> _INSTRUÇÃO DA TAREFA 1_
Transcreva do texto de origem o trecho que começa em "Por parte da" e segue até "perdemos a mamãe.".
> _INSTRUÇÃO DA TAREFA 2_
Reescreva de forma mais breve o parágrafo do texto de origem que começa com "Maria já namorava o Hanna Saliba Hanna", mantendo seus fatos principais.
> _INSTRUÇÃO DA TAREFA 3_
Responda com base no texto de origem:
(a) Que instrumento a Belinha e a Zezé começaram a aprender no Colégio Santa Inês?
(b) Com quantos anos morreu a nona Mariana?
(c) Em que mês e ano morreu a tia Rosina?

> _TEXTO DE ORIGEM_
Uma vez chegou à nossa cidade o Circo Irmãos Almeida – a Belinha se apaixonou por um deles e a Zezé pelo outro. Parece que o caso da Zezé foi mais sério, porque ela queria largar tudo e ir trabalhar no circo com ele pelo mundo afora.
Havia o Colégio Santa Inês, dirigido por freiras, onde ensinavam alguns cursos e a Belinha e a Zezé começaram a aprender piano.
Maria já namorava o Hanna Saliba Hanna havia algum tempo. Ele era de uma família libanesa, também numerosa. Terminara o colégio científico, ia fazer Química, mas houve o segundo casamento da família. Casaram-se em maio de 1953, passando a morar lá mesmo em São José do Rio Pardo.
Há boas recordações de passeios a Olaria, onde moravam nossa avó materna, a nona Mariana, que morreu em 1960, aos 86 de idade, nossas tias e nossos primos. Ficaram boas lembranças, lembranças ingênuas, amorosas, saudosas. Eles eram muito bons. Nossas tias, uma delas exímia bordadeira de crivo, elas nos ensinaram, sem intenção nenhuma, uma das coisas mais importantes para nossas vidas: a humildade.
Por parte da família de nosso pai, a presença mais marcante foi a da tia Rosina. Era ela quem “pescava” a gente para a Primeira Comunhão. Nós gostávamos muito dela e ela de nós. Era muito alegre. Ela, como a mamãe, sabia dar boas gargalhadas. Essa amizade perdurou por muito tempo, até quando morreu, em maio de 2000, dias depois que perdemos a mamãe.
Essas recordações faziam parte do envolvimento afetivo da Zezé com nossos parentes. Ela gostava muito deles todos.

> _REGISTROS EXTRAÍDOS_
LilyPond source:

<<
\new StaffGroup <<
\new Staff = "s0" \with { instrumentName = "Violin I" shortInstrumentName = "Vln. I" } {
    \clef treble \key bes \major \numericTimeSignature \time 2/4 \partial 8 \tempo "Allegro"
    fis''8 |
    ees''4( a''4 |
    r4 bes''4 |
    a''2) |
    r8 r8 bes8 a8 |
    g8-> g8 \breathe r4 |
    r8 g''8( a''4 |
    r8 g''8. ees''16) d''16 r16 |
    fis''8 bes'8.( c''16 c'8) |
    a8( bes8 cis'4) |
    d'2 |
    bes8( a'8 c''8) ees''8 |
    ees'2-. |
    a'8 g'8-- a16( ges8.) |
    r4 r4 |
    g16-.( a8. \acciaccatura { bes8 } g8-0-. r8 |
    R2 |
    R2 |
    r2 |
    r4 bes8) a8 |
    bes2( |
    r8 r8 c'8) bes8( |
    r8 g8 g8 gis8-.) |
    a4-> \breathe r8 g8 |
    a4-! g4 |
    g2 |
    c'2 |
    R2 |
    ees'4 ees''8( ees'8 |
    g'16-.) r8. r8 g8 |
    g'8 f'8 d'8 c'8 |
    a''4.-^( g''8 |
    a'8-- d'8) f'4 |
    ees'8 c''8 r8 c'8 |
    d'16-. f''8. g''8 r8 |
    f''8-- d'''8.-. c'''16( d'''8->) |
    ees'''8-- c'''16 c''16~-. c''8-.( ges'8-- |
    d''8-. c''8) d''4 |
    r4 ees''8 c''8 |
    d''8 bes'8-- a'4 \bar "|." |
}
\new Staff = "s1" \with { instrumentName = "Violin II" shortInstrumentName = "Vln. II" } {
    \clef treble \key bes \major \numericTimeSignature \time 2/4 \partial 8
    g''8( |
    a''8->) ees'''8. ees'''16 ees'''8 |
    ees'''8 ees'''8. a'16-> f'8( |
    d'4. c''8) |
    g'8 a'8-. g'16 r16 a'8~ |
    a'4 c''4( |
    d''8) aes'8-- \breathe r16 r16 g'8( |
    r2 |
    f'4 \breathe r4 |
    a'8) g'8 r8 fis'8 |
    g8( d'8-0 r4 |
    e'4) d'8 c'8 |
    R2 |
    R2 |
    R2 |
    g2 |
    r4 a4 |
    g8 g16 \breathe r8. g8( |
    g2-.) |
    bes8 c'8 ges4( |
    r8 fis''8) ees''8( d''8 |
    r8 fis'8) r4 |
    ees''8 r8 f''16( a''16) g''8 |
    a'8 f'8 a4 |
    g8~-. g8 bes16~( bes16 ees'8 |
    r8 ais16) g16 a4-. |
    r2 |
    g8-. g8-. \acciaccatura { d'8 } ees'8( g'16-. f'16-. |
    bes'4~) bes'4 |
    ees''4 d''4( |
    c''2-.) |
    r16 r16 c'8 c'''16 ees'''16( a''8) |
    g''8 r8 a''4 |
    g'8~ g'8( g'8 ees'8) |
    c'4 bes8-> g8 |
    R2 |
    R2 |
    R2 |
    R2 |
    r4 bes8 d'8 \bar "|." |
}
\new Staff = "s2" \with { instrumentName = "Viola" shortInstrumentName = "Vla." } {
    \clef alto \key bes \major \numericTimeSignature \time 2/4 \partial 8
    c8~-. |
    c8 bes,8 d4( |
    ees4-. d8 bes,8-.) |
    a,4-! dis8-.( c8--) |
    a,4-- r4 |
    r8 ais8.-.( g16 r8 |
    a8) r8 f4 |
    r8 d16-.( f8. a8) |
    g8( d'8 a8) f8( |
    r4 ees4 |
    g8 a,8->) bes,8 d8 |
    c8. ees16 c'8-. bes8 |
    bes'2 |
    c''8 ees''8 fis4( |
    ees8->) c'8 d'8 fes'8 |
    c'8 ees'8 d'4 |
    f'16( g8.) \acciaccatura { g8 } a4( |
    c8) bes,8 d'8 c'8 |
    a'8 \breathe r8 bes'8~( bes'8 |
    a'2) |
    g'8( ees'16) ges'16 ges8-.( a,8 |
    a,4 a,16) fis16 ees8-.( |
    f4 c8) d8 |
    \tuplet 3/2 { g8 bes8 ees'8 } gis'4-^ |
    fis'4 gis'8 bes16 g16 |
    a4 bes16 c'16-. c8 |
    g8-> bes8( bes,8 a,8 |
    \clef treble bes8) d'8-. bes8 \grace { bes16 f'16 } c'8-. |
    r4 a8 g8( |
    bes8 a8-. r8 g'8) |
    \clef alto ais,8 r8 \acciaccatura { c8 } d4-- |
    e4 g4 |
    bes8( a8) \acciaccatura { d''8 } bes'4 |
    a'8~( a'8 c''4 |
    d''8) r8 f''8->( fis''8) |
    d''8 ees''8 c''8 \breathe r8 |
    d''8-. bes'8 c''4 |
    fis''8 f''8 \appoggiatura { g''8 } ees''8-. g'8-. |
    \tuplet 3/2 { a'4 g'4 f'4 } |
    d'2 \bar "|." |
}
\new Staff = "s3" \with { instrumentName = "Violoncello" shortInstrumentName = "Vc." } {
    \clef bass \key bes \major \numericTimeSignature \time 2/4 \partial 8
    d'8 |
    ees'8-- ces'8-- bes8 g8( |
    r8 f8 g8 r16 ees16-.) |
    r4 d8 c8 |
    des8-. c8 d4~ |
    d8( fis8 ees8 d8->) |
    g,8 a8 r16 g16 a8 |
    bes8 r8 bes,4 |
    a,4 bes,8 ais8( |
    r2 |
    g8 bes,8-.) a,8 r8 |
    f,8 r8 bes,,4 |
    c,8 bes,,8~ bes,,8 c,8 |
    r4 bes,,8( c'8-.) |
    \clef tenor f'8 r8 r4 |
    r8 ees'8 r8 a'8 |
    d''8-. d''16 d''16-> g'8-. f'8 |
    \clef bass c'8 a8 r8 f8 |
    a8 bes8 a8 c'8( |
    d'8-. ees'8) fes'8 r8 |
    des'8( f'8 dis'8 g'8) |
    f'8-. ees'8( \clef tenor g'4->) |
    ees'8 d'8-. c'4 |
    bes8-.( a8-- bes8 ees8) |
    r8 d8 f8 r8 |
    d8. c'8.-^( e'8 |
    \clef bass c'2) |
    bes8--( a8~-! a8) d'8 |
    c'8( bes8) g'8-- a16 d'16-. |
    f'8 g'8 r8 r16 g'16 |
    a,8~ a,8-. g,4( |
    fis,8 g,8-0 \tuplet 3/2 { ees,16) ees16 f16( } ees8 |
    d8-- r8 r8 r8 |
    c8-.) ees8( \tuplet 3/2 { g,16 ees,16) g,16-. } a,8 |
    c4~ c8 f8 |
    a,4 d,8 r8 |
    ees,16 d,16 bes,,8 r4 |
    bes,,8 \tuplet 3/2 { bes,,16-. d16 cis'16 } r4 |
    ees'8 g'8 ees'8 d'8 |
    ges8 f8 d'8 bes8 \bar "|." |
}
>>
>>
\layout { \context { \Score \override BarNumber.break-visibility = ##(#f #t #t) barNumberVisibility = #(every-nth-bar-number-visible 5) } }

> _RESPOSTA 1_
Por parte da família de nosso pai, a presença mais marcante foi a da tia Rosina. Era ela quem “pescava” a gente para a Primeira Comunhão. Nós gostávamos muito dela e ela de nós. Era muito alegre. Ela, como a mamãe, sabia dar boas gargalhadas. Essa amizade perdurou por muito tempo, até quando morreu, em maio de 2000, dias depois que perdemos a mamãe.

> _RESPOSTA 2_
Maria namorava havia algum tempo Hanna Saliba Hanna, de uma numerosa família libanesa. Ele terminara o colégio científico e ia fazer Química. Foi o segundo casamento da família: casaram-se em maio de 1953 e ficaram morando em São José do Rio Pardo.

> _RESPOSTA 3_
(a) Piano.
(b) Aos 86 anos.
(c) Em maio de 2000.